A Recap of the August 18th Planning Commission Meeting

Citizens Speak Up - Voices May Be Heard

August 19, 2014


Talking to fired up residents before the meeting

Our meeting last night was well attended, drawing some 200 people. Outside was set up like our last big meeting at Garnet Valley Middle School, with protest signs, tables to take action and folks interacting in a hopeful and spirited way. Although the meeting was well-attended, there would have been more people - as you know the Supervisors scheduled a meeting for discussion of the Hall property on the same evening at the Township building.


The developers’ plans were presented by John Jaros

The meeting started with a presentation by John Jaros, attorney for Woodlawn Trustees, and their engineers and consultants. It was the usual dog and pony show. A few notable (or should we say “highly questionable”) items came out of their presentation:

  • There are only 3 bog turtles in Beaver Valley. They looked and they looked, but could only find three.
  • They would be given a tiny grove near the back of the proposed big box store (Walmart?) that Wolfson is advertising space for on its website.
  • They said all historic structures except one would be demolished. Their stated reason was that there were only class 3 historic resources in that part of Beaver Valley; they ignored the fact that several of the structures were older and in better condition than class one resources elsewhere in Concord Township. Dr. Merlin Brubaker’s barn would be demolished even though he had fully restored it to its 1772 glory.
  • Over 100 acres of mature forest would be cut down.
  • Minimal unforested buffers would be provided to tributaries of the Brandywine Creek.
  • They estimate only 171 extra car trips a day (171 houses x 1 car per house) despite the fact that each prairie palace will have three garage doors. Additionally, they only calculated peak traffic time from Tuesday to Thursday.
  • John Jaros revealed that the construction of the Vineyard Commons will drag on to 2023.
  • The developers “would try to do their best” to keep trails but they can’t promise anything. The plans clearly showed, however, that all of the trails have houses on them.
  • The developers may amend their current proposal at some point, but the plans showed that dense development would abut the new First State National Monument.
  • The developers were asking for FIVE waivers from provisions of the Concord zoning code and yet they claimed they were submitting a “by right” plan.
  • A sewage grinder system will be used rather than a traditional gravity flow system…and these systems will be maintained at the homeowner’s expense.
  • Mr. Jaros stated at the beginning of the meeting that they were not there to take objections to the by right plans.

After their presentation, Planning Commission members asked questions, but Jaros and his consultants could not answer any of them with any level of specificity. It was also learned that Jaros has not responded yet to questions and issues presented by the Commission’s consultants. Therefore, the Commission granted an extension, and the next planning meeting will be October 20. Therefore, the September 2nd supervisor meeting is CANCELED!


Attorneys representing neighbors to the planned development spoke next

They were brief.

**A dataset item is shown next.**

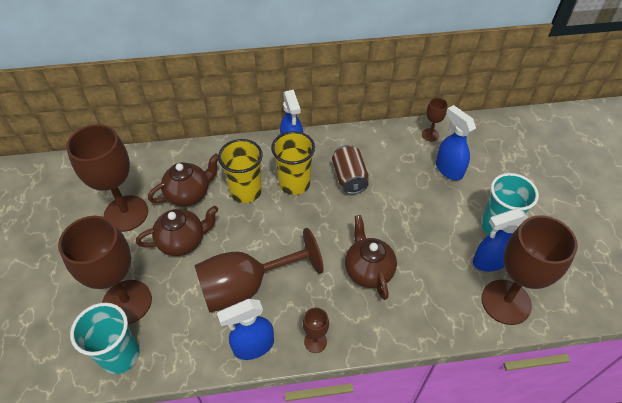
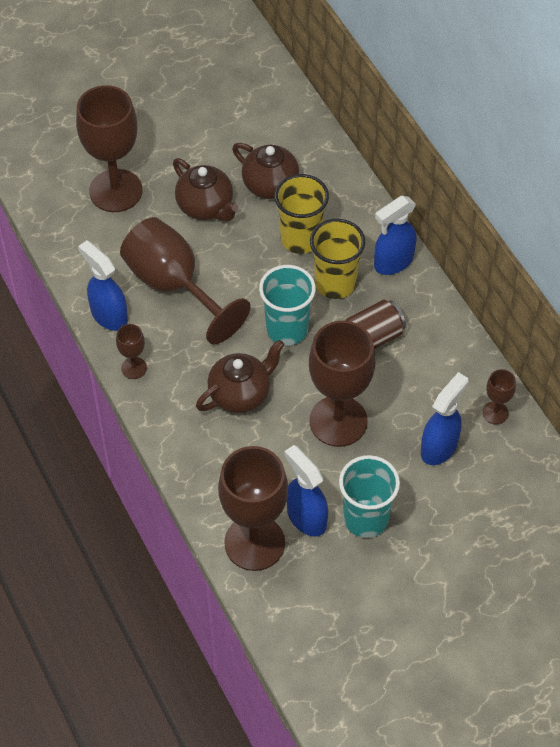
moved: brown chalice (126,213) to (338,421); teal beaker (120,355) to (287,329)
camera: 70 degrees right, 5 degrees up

They stated that because the developer had not presented a final plan or answered any questions, there was nothing to definitively respond to. The following was also stated:

  • The Vineyard Commons plan should NOT be considered a “by right” plan because they are asking for substantial waivers
  • The plan violates many ordinances of Concord Township and violates best practices on several levels.
  • Over 650 petitions opposing the development were presented to the planning commission.


The Brandywine Conservancy weighed in

Sherri Evans-Stanton, Director of the Brandywine Conservancy, was recognized and read from a statement that the Brandywine Conservancy filed with the Commission. She stated that the Brandywine Conservancy decided to become involved because of the risks the proposed development presents to the Brandywine watershed. She cited water pollution in the Brandywine River, destruction of forests and mature hardwood trees , lack of sufficient buffers between developed area protected land, and the significance of Beaver Valley in context with the adjacent First State National Monument and surrounding protected land as reasons why they opposed the plan. She also stated that her organization does NOT believe vineyard Commons is a “by right” plan.

Brandywine Conservancy is one of the most respected environmental and land protection organizations in the region. Their presence helps legitimize what we have all been saying since this process began.


Public Comment

A couple of dozen residents were given an opportunity to speak. Many additional points were made:

  • The current trail system will be ruined
  • Beaver Valley Road is already crowded and dangerous enough
  • Vineyard Commons will significantly increase school taxes
  • Having a homeowner maintained sewage grinder system is a prescription for disaster
  • Woodlawn has been heavily subsidized by public funds and should be required to return that money
  • Historic structures should be kept even though they are not properly classified according to their value
  • The Supervisor should not grant waivers just because they did so in the past

Last night there were many objections to Woodlawn's proposed development plans, and they came from many quarters. Please note that there is no longer a September 2nd Board of Supervisors meeting.